Ayrıca Ramazan İpek’in Melek’e işkence ettiğini, onur kırıcı şekilde davranıldığını ve ellerini kelepçelendiğinin anlatıldığı kararda, “Bu şekilde davranan sanığın uyguladığı sistematik şiddetin tekrarının muhakkak olduğu açıktır” da denildi.
‘Melek öç alma güdüsü ile hareket etmedi’
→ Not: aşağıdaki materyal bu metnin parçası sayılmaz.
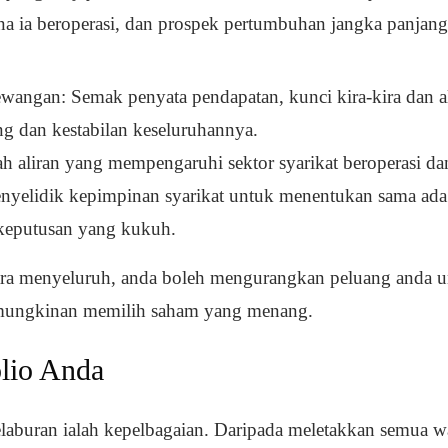
na ia beroperasi, dan prospek pertumbuhan jangka panjan
wangan: Semak penyata pendapatan, kunci kira-kira dan ali
g dan kestabilan keseluruhannya.
rah aliran yang mempengaruhi sektor syarikat beroperasi da
enyelidik kepimpinan syarikat untuk menentukan sama a
keputusan yang kukuh.
cara menyeluruh, anda boleh mengurangkan peluang anda 
mungkinan memilih saham yang menang.
olio Anda
elaburan ialah kepelbagaian. Daripada meletakkan semua 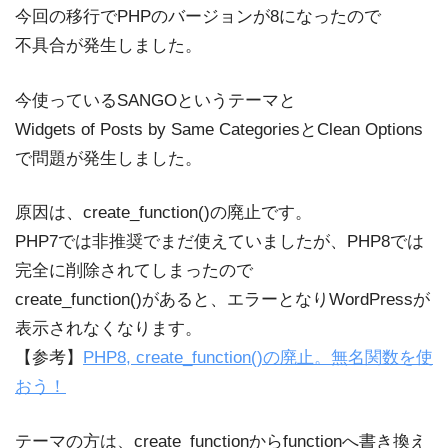
今回の移行でPHPのバージョンが8になったので
不具合が発生しました。
今使っているSANGOというテーマと
Widgets of Posts by Same CategoriesとClean Options
で問題が発生しました。
原因は、create_function()の廃止です。
PHP7では非推奨でまだ使えていましたが、PHP8では
完全に削除されてしまったので
create_function()があると、エラーとなりWordPressが
表示されなくなります。
【参考】
PHP8, create_function()の廃止。無名関数を使
おう！
テーマの方は、create_functionからfunctionへ書き換え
Kararda, “Sanığın niyetinin, fiilin icra tarzına ve ruh haline göre ciddi bir saldırının defedilmesinden ziyade sanığın uğradığı şiddetin oluşturduğu kin ve nefret duygusunu tatmine yönelik olarak kabul edilemez” sözlerine yer verildi. Melek’in “Ne de olsa meşru müdafaa halindeyim fırsat bu fırsat” iradesi ile yerde yatmakta olan maktule karşı fırsatı öfke ve gazap ile hareket etmediği belirtildi. Kararda “Sonrasında en hızlı şekilde 112 acil servis hattını arayarak olayı ihbar etmesi, söz konusu ihbar ile yardım talep etmesi hatta olayın gerçekleştiği evin ekipler tarafından bulunmasına yönelik görevlilere ısrarlı yer ve yön tarifinde bulunması hususları hep birlikte değerlendirildiğinde, sanığın öç alma güdüsü ile hareket etmediği yönünde tam bir kanaat edinilmiştir” diye belirtildi.
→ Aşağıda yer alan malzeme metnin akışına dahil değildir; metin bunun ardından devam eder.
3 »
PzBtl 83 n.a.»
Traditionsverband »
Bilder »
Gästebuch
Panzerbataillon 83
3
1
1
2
Melek’in işkenceye maruz kalmış olması göz önüne alındı
Kararda ayrıca Melek’in doğrudan öldürme kastı ile hareket etmediği açıklanırken, Melek’in işkenceye maruz kaldığına da yer verildi. Kararda, “Sanığın tekrar şiddete maruz kalması muhakkak olmakla kendini koruma içgüdüsünden kaynaklanan doğal bir davranış olduğunun kabulünde zorunluluk bulunmaktadır” ifadeleri yer aldı.
‘Vicdani kanaat oluştu’
Kararda meşru savunmada sınırın mazur görülebilecek bir heyecan, korku ve telaş ile aşıldığı ifade edilirken, “Sanığın, maruz kaldığı saldırının etkisiyle içine düştüğü psikolojik hal nedeniyle heyecanlanması, paniğe kapılması ve hatta korkması, bunun sonucunda da meşru savunma sınırını aşması hayatın olağan akışında beklenebilecek bir durum olup, kin ve öç alma güdüsü ile hareket edilmediği konusunda mahkememizde tam bir vicdani kanaat oluşmuştur” sözlerine yer verildi.